### DIRECTIONS FOR THIS TASK
The answer must be an exact copy of the lines from the one holding "right elbow: (201, 145)" through the final line of the entries, and nothing else.

□ □ □

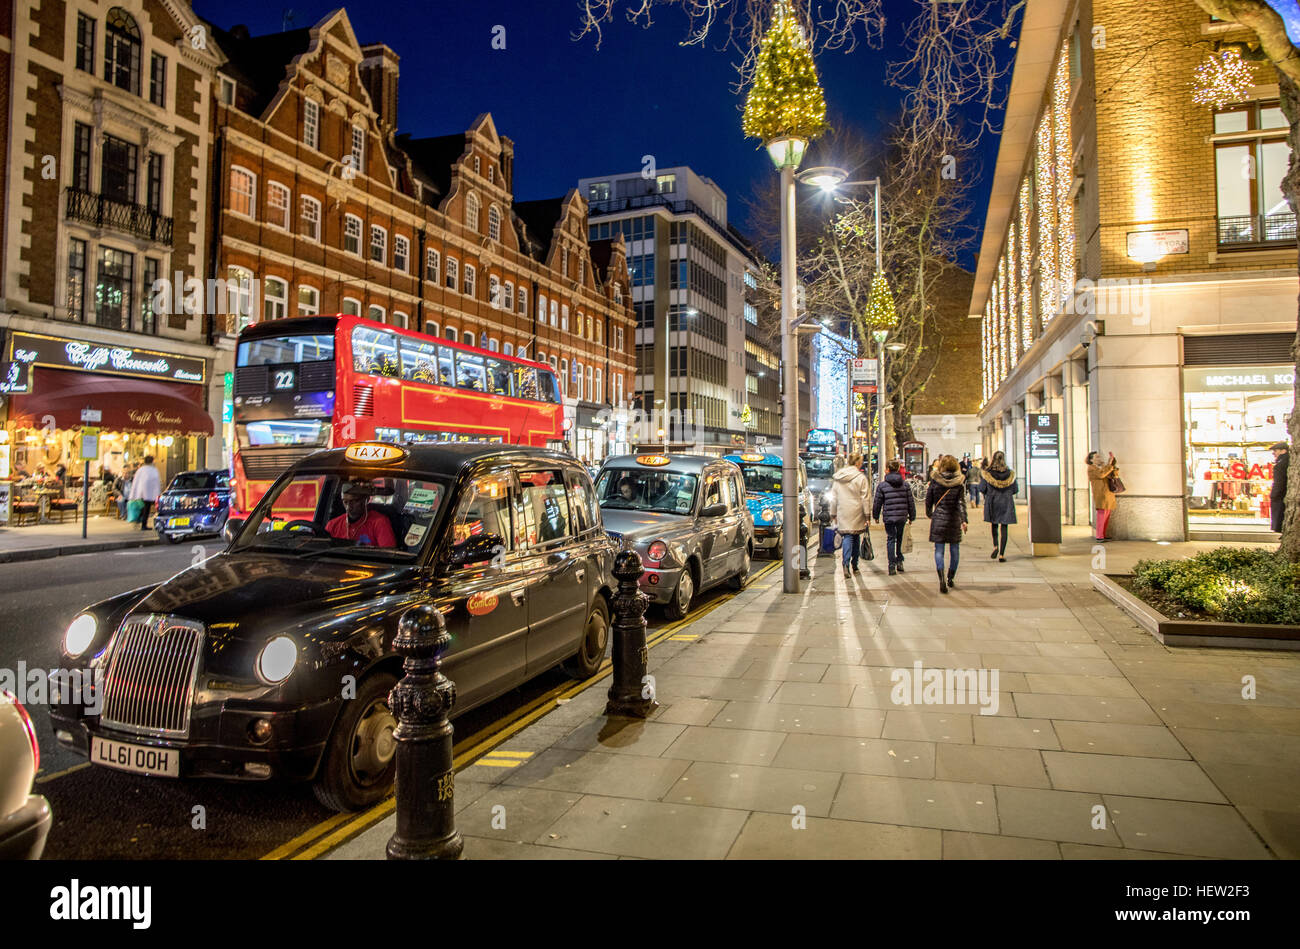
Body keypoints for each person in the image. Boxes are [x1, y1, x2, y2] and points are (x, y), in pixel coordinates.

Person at [925, 454, 968, 594]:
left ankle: (941, 579)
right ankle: (951, 577)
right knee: (954, 550)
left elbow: (929, 499)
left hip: (939, 517)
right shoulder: (959, 482)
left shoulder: (935, 481)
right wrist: (964, 520)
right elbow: (961, 503)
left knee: (939, 550)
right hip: (954, 519)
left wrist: (930, 513)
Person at [829, 451, 872, 579]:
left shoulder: (838, 477)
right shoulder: (861, 478)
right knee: (855, 536)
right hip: (857, 511)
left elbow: (834, 497)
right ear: (858, 463)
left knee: (847, 536)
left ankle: (846, 563)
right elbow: (865, 498)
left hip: (843, 511)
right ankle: (854, 564)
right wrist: (867, 515)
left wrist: (833, 513)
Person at [872, 458, 916, 576]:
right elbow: (910, 502)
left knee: (891, 538)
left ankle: (891, 565)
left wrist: (875, 515)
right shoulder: (905, 485)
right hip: (902, 516)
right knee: (900, 538)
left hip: (889, 516)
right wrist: (912, 516)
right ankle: (900, 561)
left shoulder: (882, 486)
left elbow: (877, 502)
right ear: (897, 469)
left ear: (887, 469)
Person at [326, 481, 396, 547]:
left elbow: (389, 555)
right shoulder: (332, 525)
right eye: (345, 502)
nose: (348, 507)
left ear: (366, 500)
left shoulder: (380, 522)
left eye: (354, 501)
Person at [981, 450, 1018, 562]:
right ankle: (1002, 554)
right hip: (1006, 502)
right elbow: (1015, 489)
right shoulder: (1010, 474)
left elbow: (982, 488)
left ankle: (995, 546)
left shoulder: (988, 473)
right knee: (1004, 527)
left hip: (993, 501)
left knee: (994, 524)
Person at [1086, 450, 1118, 542]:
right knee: (1101, 514)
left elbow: (1111, 474)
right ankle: (1099, 536)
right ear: (1091, 460)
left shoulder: (1101, 467)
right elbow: (1101, 475)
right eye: (1097, 457)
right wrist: (1108, 465)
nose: (1099, 458)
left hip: (1107, 493)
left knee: (1107, 514)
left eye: (1099, 456)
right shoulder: (1091, 468)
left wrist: (1111, 463)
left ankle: (1103, 534)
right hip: (1100, 494)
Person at [128, 455, 161, 530]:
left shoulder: (141, 470)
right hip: (149, 494)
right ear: (152, 461)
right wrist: (157, 493)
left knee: (143, 508)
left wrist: (134, 493)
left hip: (141, 493)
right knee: (146, 508)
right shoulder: (154, 470)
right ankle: (143, 524)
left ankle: (140, 520)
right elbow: (156, 482)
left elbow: (136, 481)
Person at [1270, 441, 1289, 533]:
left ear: (1283, 451)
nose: (1273, 453)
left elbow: (1279, 482)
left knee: (1279, 517)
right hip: (1284, 494)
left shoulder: (1281, 464)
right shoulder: (1287, 461)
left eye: (1275, 450)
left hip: (1280, 495)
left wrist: (1274, 494)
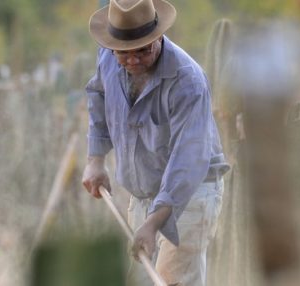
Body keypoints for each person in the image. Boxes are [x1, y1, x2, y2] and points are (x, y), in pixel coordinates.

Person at [82, 0, 230, 285]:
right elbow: (98, 95)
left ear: (158, 37)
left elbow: (189, 160)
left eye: (143, 50)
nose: (134, 60)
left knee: (172, 280)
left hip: (190, 193)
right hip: (143, 192)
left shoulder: (187, 81)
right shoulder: (107, 58)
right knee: (141, 279)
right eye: (125, 54)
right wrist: (95, 161)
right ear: (112, 47)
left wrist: (153, 223)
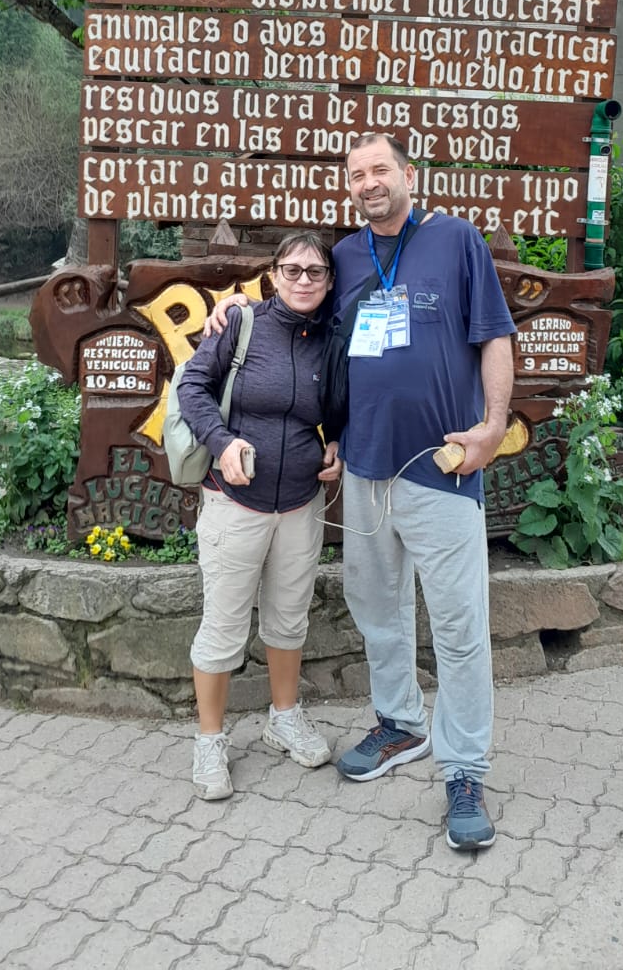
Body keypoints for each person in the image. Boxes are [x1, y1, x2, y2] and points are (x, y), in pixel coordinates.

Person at [207, 135, 516, 850]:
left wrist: (495, 424)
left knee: (461, 629)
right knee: (378, 610)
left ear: (410, 175)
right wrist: (233, 303)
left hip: (443, 469)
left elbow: (495, 336)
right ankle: (400, 725)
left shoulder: (458, 242)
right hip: (365, 472)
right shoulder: (343, 256)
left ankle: (464, 769)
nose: (369, 182)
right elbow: (290, 304)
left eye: (381, 170)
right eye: (357, 175)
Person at [176, 231, 342, 802]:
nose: (303, 281)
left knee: (288, 620)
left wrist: (337, 442)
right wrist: (221, 443)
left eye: (314, 272)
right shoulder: (240, 324)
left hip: (300, 502)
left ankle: (284, 717)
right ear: (272, 274)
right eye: (292, 270)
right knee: (223, 626)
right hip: (234, 501)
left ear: (327, 280)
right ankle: (209, 739)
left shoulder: (331, 337)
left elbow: (340, 402)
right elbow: (192, 386)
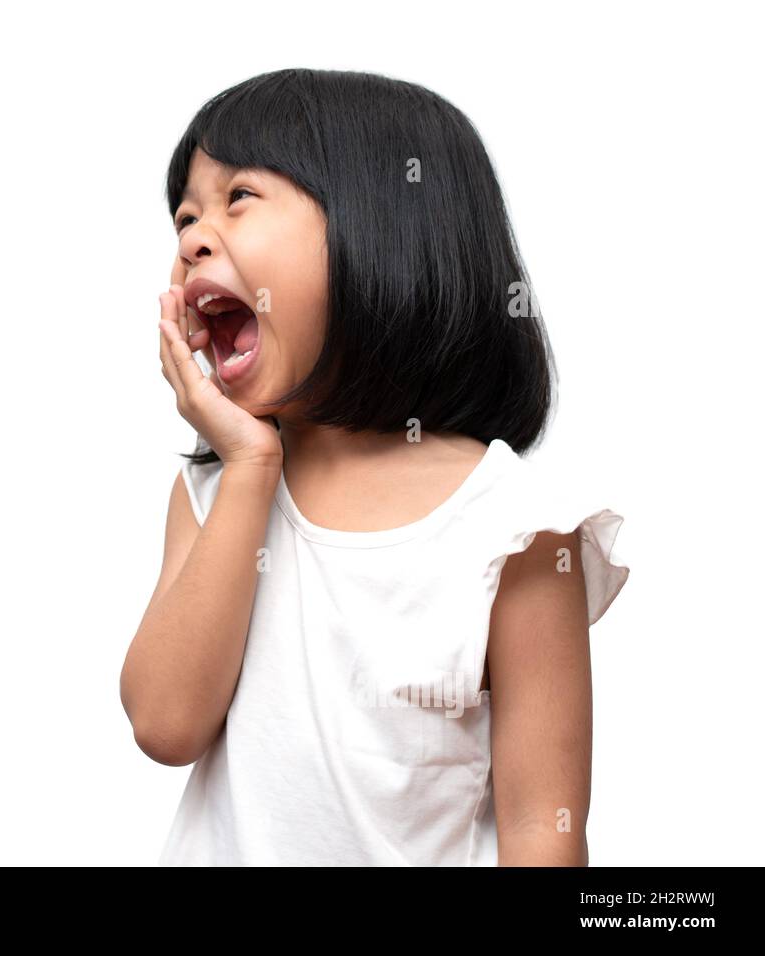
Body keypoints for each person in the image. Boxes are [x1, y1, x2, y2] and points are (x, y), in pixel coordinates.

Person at [120, 68, 630, 866]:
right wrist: (251, 463)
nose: (191, 238)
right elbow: (164, 724)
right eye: (185, 214)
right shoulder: (211, 496)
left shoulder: (515, 530)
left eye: (238, 198)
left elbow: (542, 828)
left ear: (382, 229)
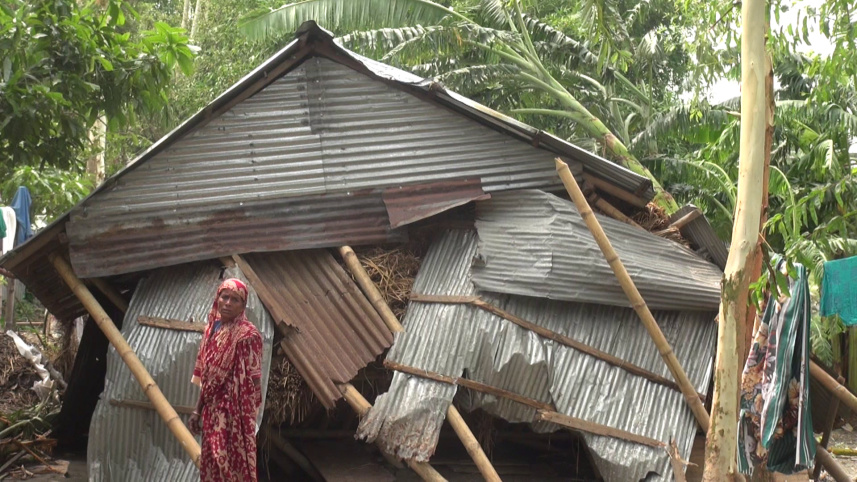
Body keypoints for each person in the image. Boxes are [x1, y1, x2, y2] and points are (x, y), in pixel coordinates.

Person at [189, 278, 263, 482]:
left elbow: (254, 383)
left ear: (243, 305)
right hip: (211, 410)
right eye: (225, 297)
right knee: (211, 463)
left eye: (235, 300)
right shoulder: (211, 330)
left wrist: (244, 418)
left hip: (235, 414)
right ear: (218, 298)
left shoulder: (248, 335)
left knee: (229, 465)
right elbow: (208, 377)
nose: (228, 303)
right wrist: (198, 410)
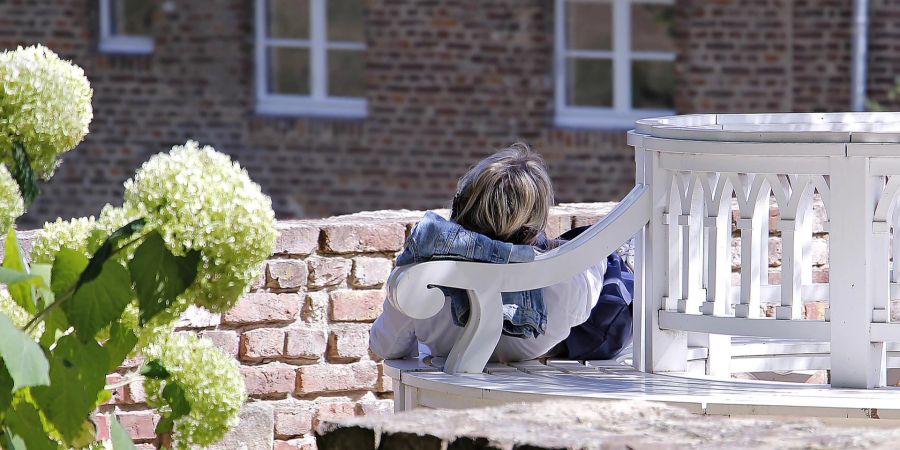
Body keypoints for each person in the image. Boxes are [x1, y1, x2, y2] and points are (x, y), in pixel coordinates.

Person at [369, 143, 609, 362]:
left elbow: (386, 347)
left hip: (453, 380)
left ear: (461, 205)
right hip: (531, 381)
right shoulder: (565, 281)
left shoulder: (420, 272)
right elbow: (586, 298)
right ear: (536, 221)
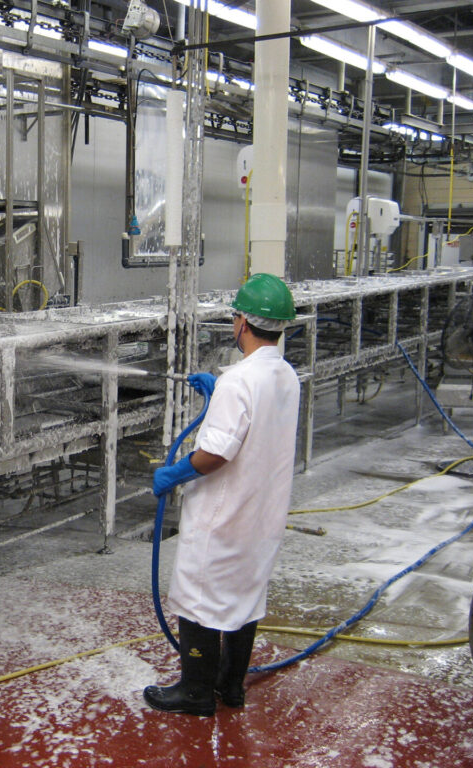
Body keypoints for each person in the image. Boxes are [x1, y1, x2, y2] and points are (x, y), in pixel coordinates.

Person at [144, 272, 301, 717]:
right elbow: (257, 423)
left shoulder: (239, 381)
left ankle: (194, 693)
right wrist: (219, 396)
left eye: (235, 317)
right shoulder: (286, 375)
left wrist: (173, 474)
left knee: (199, 598)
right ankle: (230, 687)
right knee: (244, 598)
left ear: (243, 324)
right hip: (261, 516)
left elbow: (214, 455)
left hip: (223, 516)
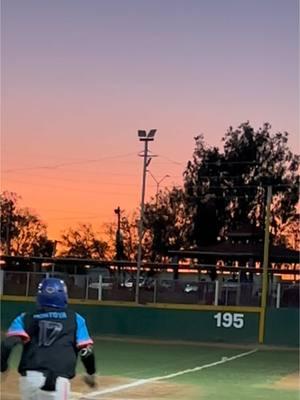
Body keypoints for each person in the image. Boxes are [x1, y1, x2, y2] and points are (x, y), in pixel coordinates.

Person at [1, 277, 97, 399]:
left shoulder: (25, 318)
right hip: (57, 382)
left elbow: (7, 344)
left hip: (29, 379)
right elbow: (86, 352)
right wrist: (90, 374)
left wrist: (2, 368)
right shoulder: (76, 319)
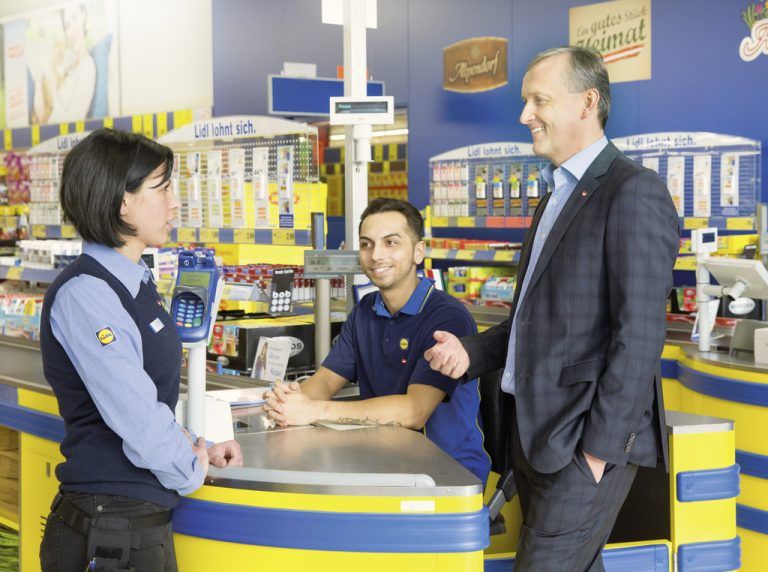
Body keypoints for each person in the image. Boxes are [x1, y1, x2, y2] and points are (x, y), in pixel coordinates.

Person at [425, 46, 679, 571]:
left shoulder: (633, 191)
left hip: (582, 445)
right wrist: (470, 353)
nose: (525, 115)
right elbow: (533, 318)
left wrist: (597, 453)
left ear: (587, 103)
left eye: (539, 100)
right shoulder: (555, 195)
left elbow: (638, 336)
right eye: (526, 101)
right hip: (535, 440)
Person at [39, 128, 243, 572]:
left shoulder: (136, 283)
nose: (175, 203)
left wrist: (198, 446)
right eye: (162, 188)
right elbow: (134, 415)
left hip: (132, 523)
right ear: (122, 201)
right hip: (109, 528)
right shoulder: (87, 293)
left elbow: (147, 400)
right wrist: (190, 469)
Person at [264, 198, 491, 485]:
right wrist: (288, 402)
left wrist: (313, 410)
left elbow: (415, 411)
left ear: (418, 252)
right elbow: (326, 380)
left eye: (391, 243)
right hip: (383, 463)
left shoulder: (447, 318)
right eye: (366, 244)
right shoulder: (366, 310)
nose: (376, 255)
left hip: (446, 474)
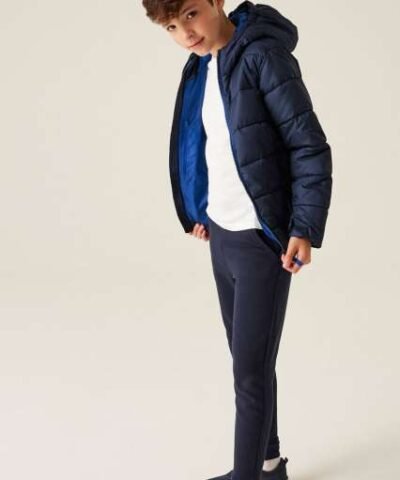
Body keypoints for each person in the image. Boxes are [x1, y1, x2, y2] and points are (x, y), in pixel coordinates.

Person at [142, 1, 333, 479]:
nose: (185, 33)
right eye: (171, 26)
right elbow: (201, 145)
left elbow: (308, 145)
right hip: (223, 237)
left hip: (261, 241)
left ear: (217, 1)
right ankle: (269, 465)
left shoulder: (264, 57)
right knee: (249, 362)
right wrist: (199, 207)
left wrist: (303, 228)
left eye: (190, 14)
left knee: (249, 374)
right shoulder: (200, 68)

□ □ □

### ANSWER BOX
right elbow: (201, 145)
left elbow: (308, 145)
right hip: (223, 237)
left hip: (261, 241)
left ear: (217, 1)
right ankle: (269, 465)
left shoulder: (264, 57)
right knee: (249, 362)
right wrist: (199, 207)
left wrist: (303, 228)
left eye: (190, 14)
left knee: (249, 374)
right shoulder: (200, 68)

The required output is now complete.